### SUPPLIED RECORDS

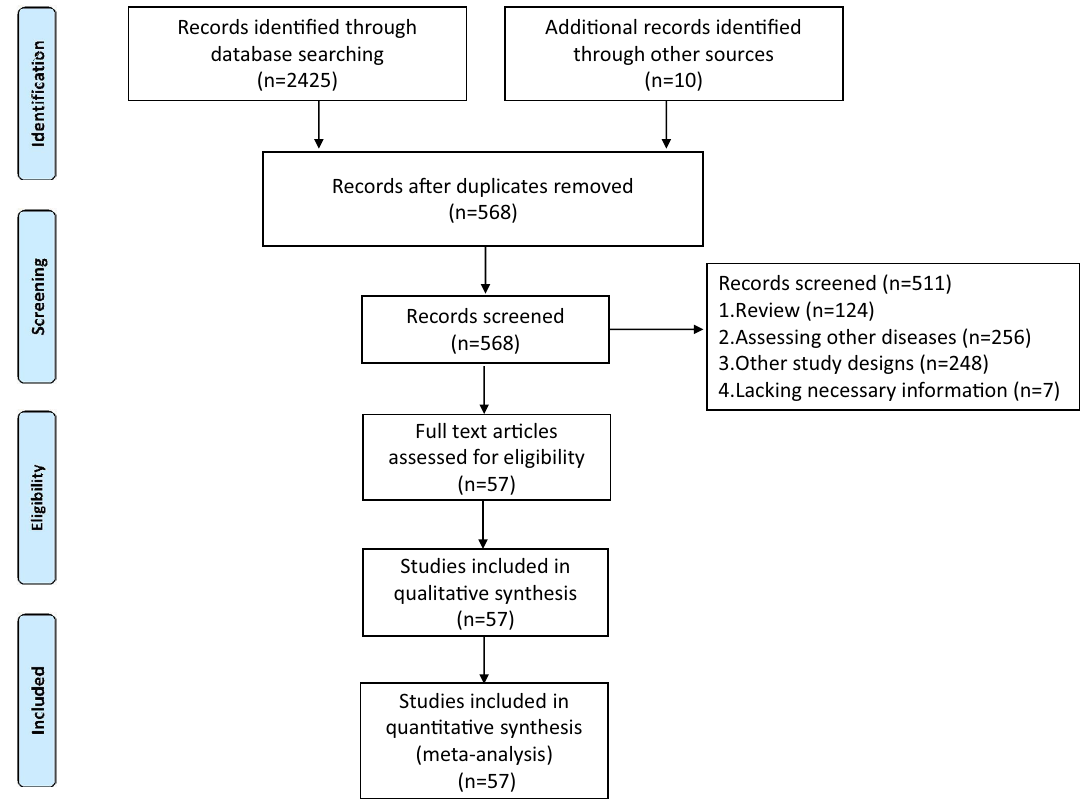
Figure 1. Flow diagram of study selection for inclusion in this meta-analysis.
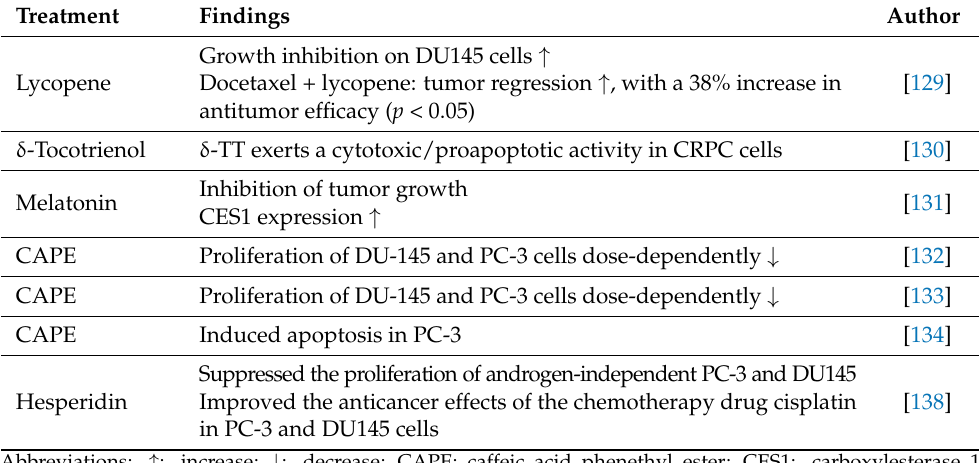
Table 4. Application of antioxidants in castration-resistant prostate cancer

######
### SUPPLIED RECORDS

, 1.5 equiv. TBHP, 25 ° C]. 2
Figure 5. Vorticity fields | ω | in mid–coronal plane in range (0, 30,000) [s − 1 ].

######

= EXERCISE DETAILS =
Please output the lines above beginning at the line with "Figure 1. Flow" and ending after the line with "Table 4. Application", precisely as written and with no pictures.

= RESULT OF THE TASK =
Figure 1. Flow diagram of study selection for inclusion in this meta-analysis.
Table 4. Application of antioxidants in castration-resistant prostate cancer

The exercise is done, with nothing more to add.